Une autre proposition que le Comité trouve intéressante est celle voulant qu’Élections Canada prenne des dispositions afin d’obtenir l’information recueillie par Statistique Canada lors des recensements décennaux ou quinquennaux. Un des inconvénients est que, selon la lettre que la commissaire à la vie privée a adressée au Comité le 15 juin 2006, les données du recensement pourraient ne pas inclure tous les renseignements relatifs à la citoyenneté. Elle a souligné que Statistique Canada n’avait pas demandé ces renseignements lors du recensement de 2006 dans le questionnaire abrégé, que la plupart des résidences ont reçu. Nous exhortons Élections Canada et Statistique Canada de travailler en étroite collaboration afin de combler leurs besoins respectifs.

C.Les finances électorales

Le rapport déposé par le directeur général des élections sous le titre de Parachever le cycle des réformes électorales porte sur des questions qui n’ont rien à voir avec la réforme du financement des partis politiques. Les dispositions de la Loi électorale du Canada ayant trait au financement des partis et au financement électoral ont été considérablement modifiées par le projet de loi C–24, entré en vigueur le 1er janvier 2004 (L.C. (2003), ch. 19). L’article 536.1 du projet de loi se lisait comme suit :

Après la présentation à la Chambre des communes du rapport prévu par l’article 535 pour l’élection générale suivant l’entrée en vigueur du présent article, le comité de cette chambre saisi du rapport examine, en plus de celui-ci, l’effet des dispositions de la présente loi concernant le financement politique qui sont entrées en vigueur à la même date que le présent article.

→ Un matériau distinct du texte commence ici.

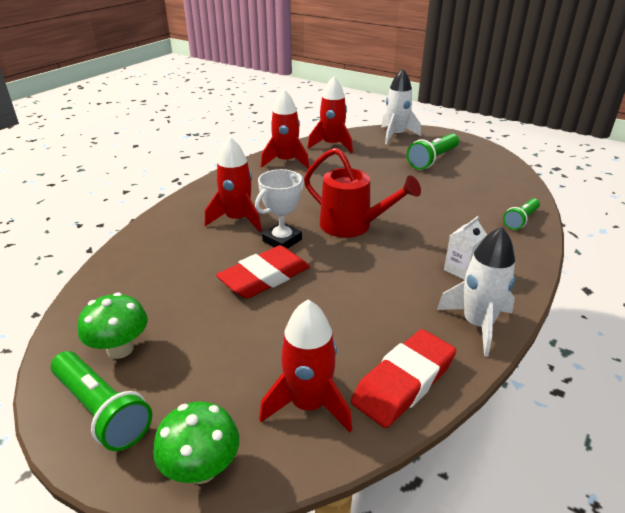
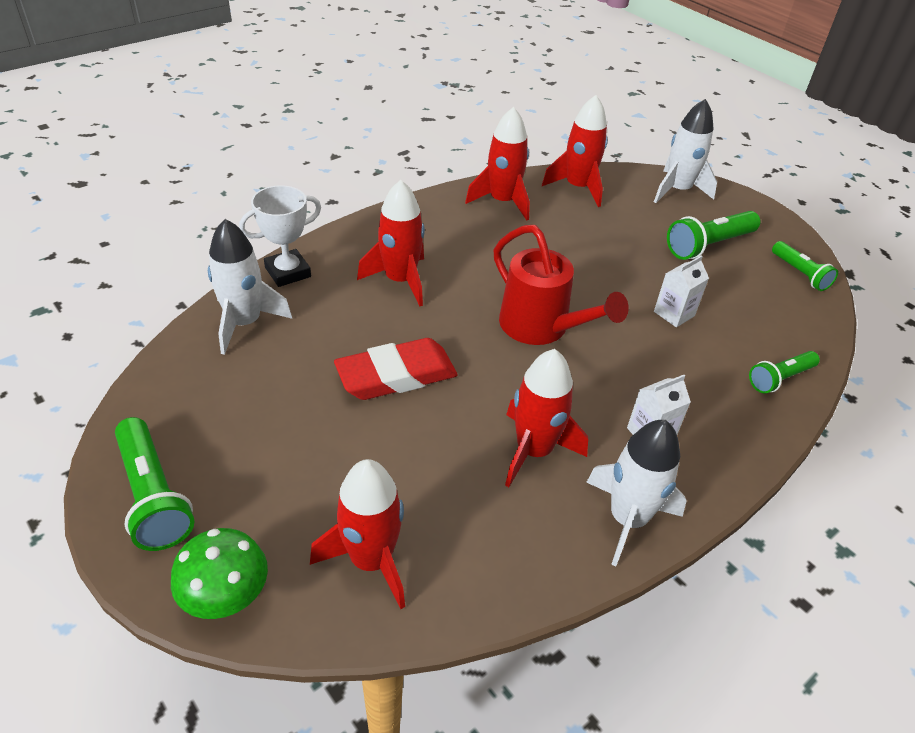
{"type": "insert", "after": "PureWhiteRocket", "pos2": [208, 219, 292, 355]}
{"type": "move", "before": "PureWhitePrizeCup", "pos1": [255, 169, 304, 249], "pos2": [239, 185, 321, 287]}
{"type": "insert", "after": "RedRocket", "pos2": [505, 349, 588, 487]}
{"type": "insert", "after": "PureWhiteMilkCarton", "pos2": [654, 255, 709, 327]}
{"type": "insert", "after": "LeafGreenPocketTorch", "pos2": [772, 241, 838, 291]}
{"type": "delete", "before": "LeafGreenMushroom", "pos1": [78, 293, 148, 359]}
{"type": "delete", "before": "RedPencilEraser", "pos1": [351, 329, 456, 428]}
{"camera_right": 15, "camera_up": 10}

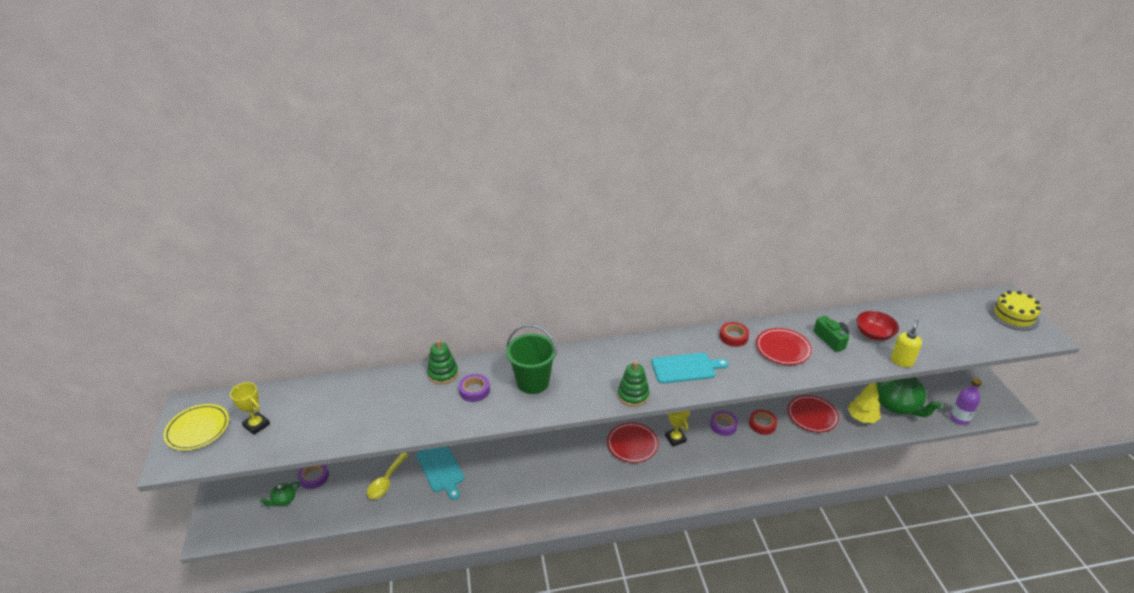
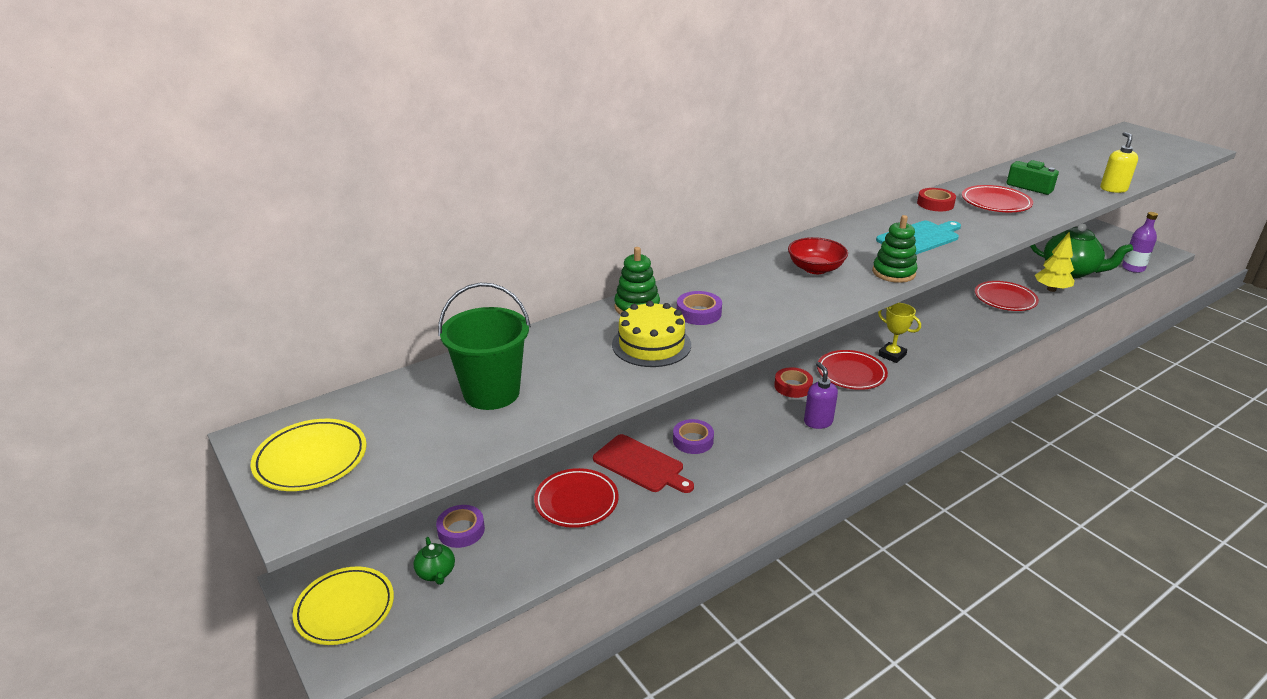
{"type": "insert", "after": "BrightYellowPlate", "pos2": [292, 566, 394, 645]}
{"type": "rotate", "before": "LeafGreenTeaPot", "pos1": [260, 482, 300, 506], "pos2": [413, 537, 455, 585], "turn": -45}
{"type": "move", "before": "LeafGreenPail", "pos1": [506, 325, 557, 394], "pos2": [438, 283, 531, 410]}
{"type": "replace", "before": "BrightYellowTablespoon", "after": "RedPlate", "pos1": [367, 453, 409, 499], "pos2": [534, 468, 619, 528]}
{"type": "recolor", "before": "AquaChoppingBoard", "after": "RedChoppingBoard", "pos1": [416, 446, 465, 500], "pos2": [593, 434, 694, 493]}
{"type": "move", "before": "BrightYellowCake", "pos1": [989, 291, 1041, 331], "pos2": [612, 301, 691, 367]}
{"type": "move", "before": "RoyalPurpleTape", "pos1": [710, 411, 738, 436], "pos2": [673, 419, 714, 454]}
{"type": "move", "before": "RedTape", "pos1": [749, 410, 777, 435], "pos2": [774, 367, 813, 398]}
{"type": "move", "before": "RedBowl", "pos1": [856, 311, 899, 341], "pos2": [788, 237, 848, 274]}
{"type": "insert", "after": "RoyalPurplePumpBottle", "pos2": [804, 362, 838, 429]}
{"type": "delete", "before": "BrightYellowPrizeCup", "pos1": [230, 382, 270, 435]}
{"camera_right": -25, "camera_up": -5}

Le directeur général des élections a fait savoir qu’il déposera un rapport sur les dispositions de la Loi électorale du Canada sur le financement électoral. Le Comité attend ce rapport. Plusieurs propositions des membres du Comité et des partis ont trait à ces dispositions de la Loi :

  • Cotisations des membres et crédits fiscaux
  • Reçus aux fins de l’impôt pour les contributions préélectorales
  • Âge minimum pour verser des contributions à des partis politiques
  • Exclusion de certains services considérés comme des contributions
  • Limites des fonds consacrés à la campagne au leadership
  • Transfert des dettes des candidats
  • Élimination du seuil de l’allocation trimestrielle des partis.

Nous estimons que ces questions devraient plutôt être analysées dans le cadre général des problèmes associés aux finances électorales. Nous avons l’intention d’y revenir lorsque nous aurons reçu le rapport du directeur général des élections.

Comme nous l’avons indiqué au début, les membres du Comité estiment que la Loi électorale du Canada doit faire l’objet d’un examen plus poussé, et ils ont l’intention d’entreprendre cet examen dès que possible.